Having an apparent discrepancy with Einstein's theory was not a comfortable place to be. I was faced with two possibilities: either Einstein was wrong, or I was wrong. And in this situation, there is a strong Bayesian prior — I wanted a lot more solid evidence before I'd be willing to claim a discrepancy with Einstein. I had just watched the OPERA fiasco unfold: the OPERA group had published a paper that was as careful as one could wish, explaining that they had a discrepancy that they couldn't explain, and requesting that someone find the problem in their experimental setup. But the press coverage was all about faster-than-light neutrinos, and when the problem was found the experiment was famous only for being wrong. I didn't want to be the next OPERA. But I had this discrepancy.
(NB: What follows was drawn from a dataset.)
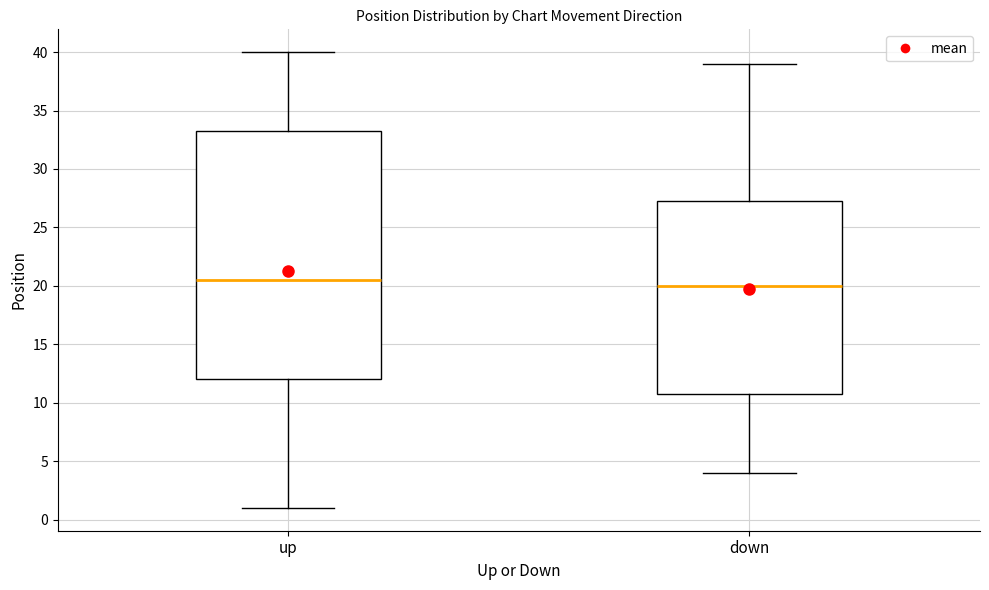

Comparing the boxes themselves (not the whiskers), which one is the tallest?

up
Fortunately, I had data of high enough quality — especially the data from the Arecibo observatory — that I could tell that the different telescope subsets were discrepant with each other. So the discrepancy clearly wasn't real. But I still didn't know why it was happening, and people — not just Paulo, the word had got out — were very eager to hear our result. So I gave a number of talks soliciting advice on possible systematics. The gravitational-wave people I consulted on whether and how to include gravitational-wave losses in the physics (of course you can't get losses from a Lagrangian; fortunately they're too small to matter). Some white-dwarf folks I asked about whether tidal effects might be the problem (also too small). We carried out a VLBI campaign, and I talked to those folks about whether subtle astrometry effects might be the problem (wrong timescale, it turns out). I had a document, "The Case of the Discrepant Delta", listing everything I could think of and ruling almost all of them out. And when I gave talks, I was always very careful never to put the discrepancy with general relativity on a slide without also putting the discrepancy between telescopes — I really didn't want a theorist getting all excited and explaining the discrepancy I was seeing.
In the end, I have a couple of candidates for what the problem might be, including kabouters (little men in red hats who hide in the Dutch woods and make mischief) but we couldn't fix the discrepancy. What we did instead was identify the signal we were looking for — a discrepancy with general relativity should look like a sinusoid with a specific period around 0.8 days — and Nina Gusinskaia wrote some code to look at the strengths of sinusoids with very similar periods as a way to estimate how much the unknown systematics were contaminating our estimate of Δ. This finally established that our result was consistent with general relativity, and even with this larger uncertainty, our result is still substantially the best test of the universality of free fall to date.